Zenawi and why African leaders prefer to die in foreign hospitals


Ethiopia’s Meles Zenawi (pictured), who was pronounced dead in a Belgium hospital this week, joins a long list of African leaders who have died in foreign hospitals. That list includes John Atta Mills of Ghana, Bingu wa Mutharika of Malawi, Felix Houphouet Boigny of Ivory Coast, among others.
What is it with African leaders and dying in foreign hospitals? We can make some educated guesses about this matter and argue, for instance, that some countries do not have the same quality and level of medical care that is available in these foreign countries.

Yet that preposition then begs a follow-up question: Why is it that African leaders do not see the value of investing in healthcare in their countries so that they do not have to fly abroad to get their bottoms pricked and their prostates removed.


Here the answers become a bit more complex. It is not always a matter of money or not knowing the importance of good health facilities. Boigny, for instance, had worked as a doctor before rising to power. He also spent $300 million on building the Basilica of Our Lady of Peace in his hometown, Yamoussoukro, where he had moved the national capital.

Anyone will tell you that for half that money, you can get some of the best medical facilities around the world.
The answers probably lie farther afield, in the realms of prestige, patronage and paranoia. Many African countries remained trapped in the headlock of colonial entrapment, where foreign is good and local is crude. Going abroad, be it for holiday or for treatment, is a class status symbol from which leaders are not immune.

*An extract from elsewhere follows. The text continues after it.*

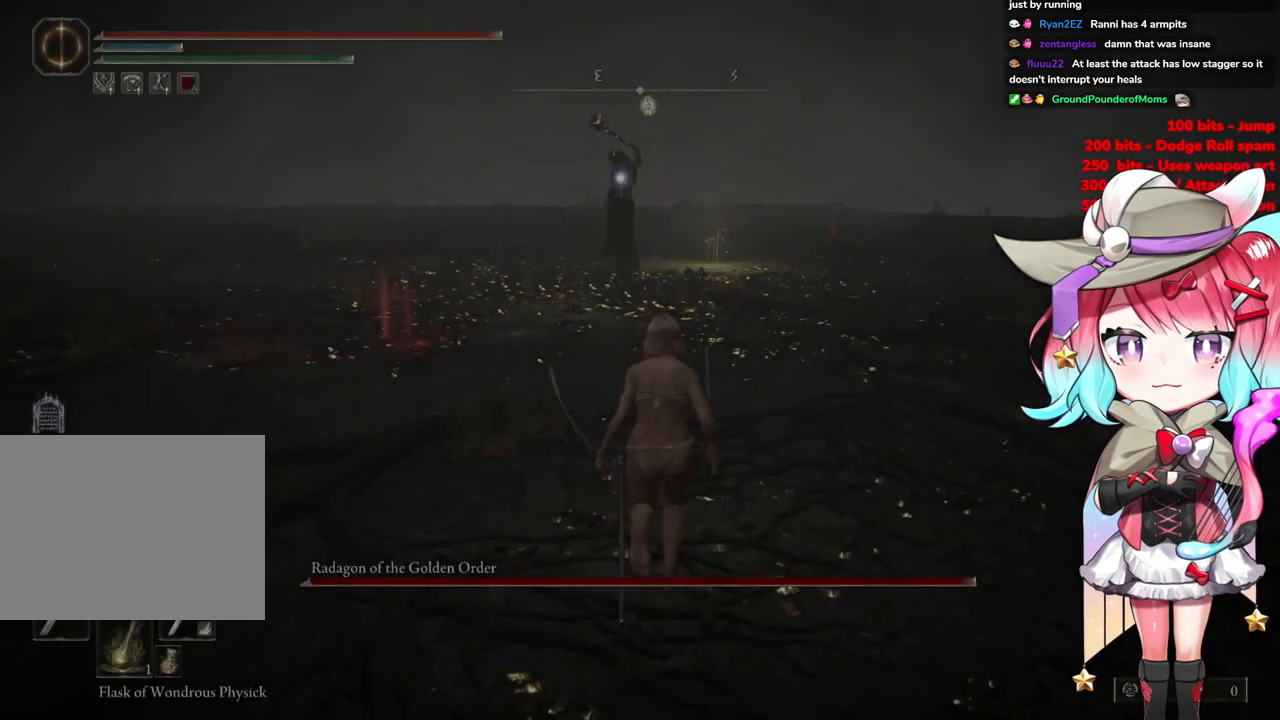
{"buttons": ["CIRCLE"], "left_stick": "up", "right_stick": "center", "events": [[334, "CIRCLE", "down"]]}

African presidents who have never visited their local game parks or zoo therefore find pleasure in frolicking around in the Mediterranean or send their kids off to Disney Land Florida, popping into the local hospitals for a nip and tuck, a shot of botox to hold the First Face in place, or simply to have their cancers treated.

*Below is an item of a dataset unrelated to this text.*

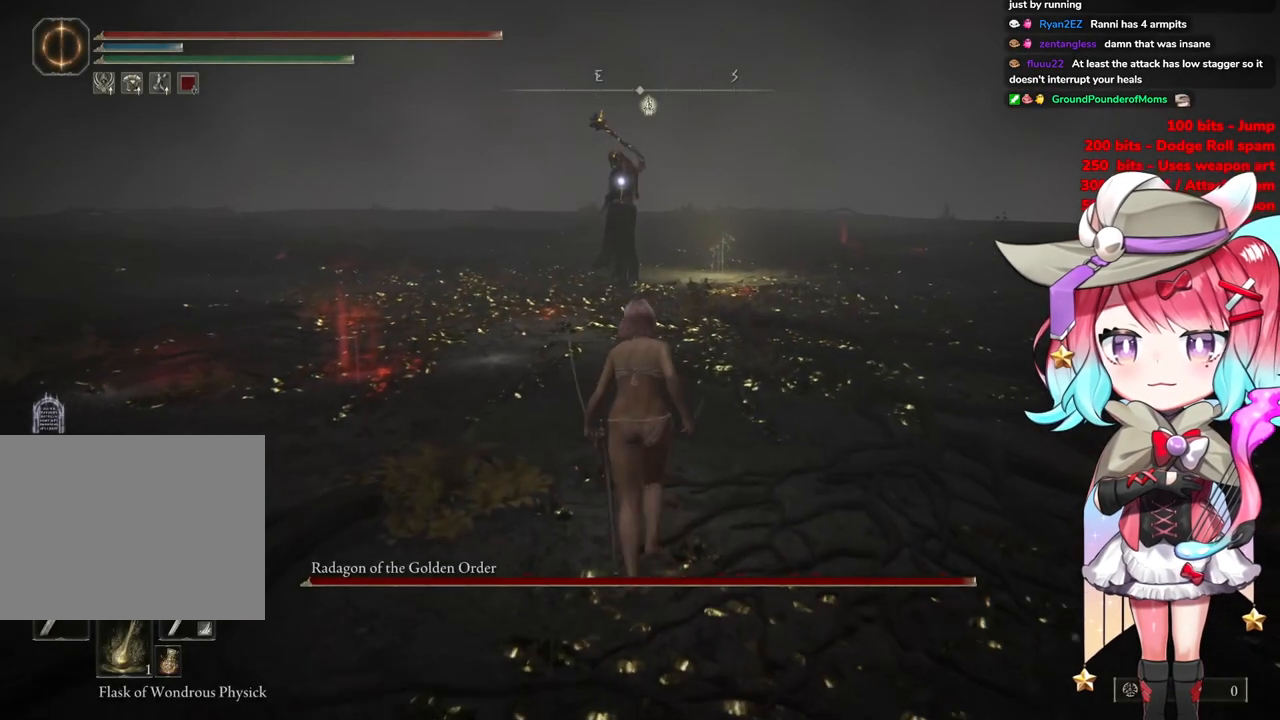
{"buttons": ["CIRCLE"], "left_stick": "up", "right_stick": "center", "events": []}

This vanity is often hidden behind the thin surgical mask of paranoia. Official versions given for seeking treatment abroad usually follow the narrative of hostile governments or unpatriotic opposition-leaning doctors potentially lacing the syringe with poison or prescribing the wrong drugs.

In reality, local doctors cannot be trusted to look at presidential bums, lest they sneak the odd photo and post it to twitter. Neither can they be trusted to deliver the new generation, lest they do funny things and add to already high statistics of infant or maternal mortality.

So Presidential bums and buns are carted off abroad, to the relative anonymity of faceless doctors in surgical masks who often can’t tell one dictator from another, and who are unlikely to have a long-standing grudge on behalf of a relative.

Yet leaders can continue to peddle their prostates to Poland or the Philippines and invest in good health facilities at home for their citizens. This is when the last factor comes in; patronage.
Many opponents of the regime are able to get by with some level of difficulty if they have a roof over their heads, some steady income, and small families.

However, in the absence of health insurance and proper healthcare, access to life-saving medical care becomes the ultimate offer of patronage. A life-long regime opponent, who is ailing in a local hospital and who needs $100,000 for surgery in India, is urged by relatives to swallow their pride and “ask the man to help”. After all, this is a matter of life and death.

Few men (or women) can stare death in the face and remain true to their political convictions. Many cave in and appeal to the regime to save their lives. Regardless of how long they then live, a senior regime official is often at hand during the funeral to remind mourners of how, despite their differences, the government came to the rescue of the deceased and paid their medical bills.

The failure to invest in proper medical facilities at home is therefore the ultimate tool of political control and patronage in many African countries. Opponents can turn down job offers or scholarships for their children. They can deal with their businesses going belly-up and their houses being repossessed, but the thin line between life and death is a hard one to remain proud and defiant about.

The irony of it all, however, is that regardless of where the foreign leaders die, they return to be buried in the same earth that swallows us all. Who said death is not democratic?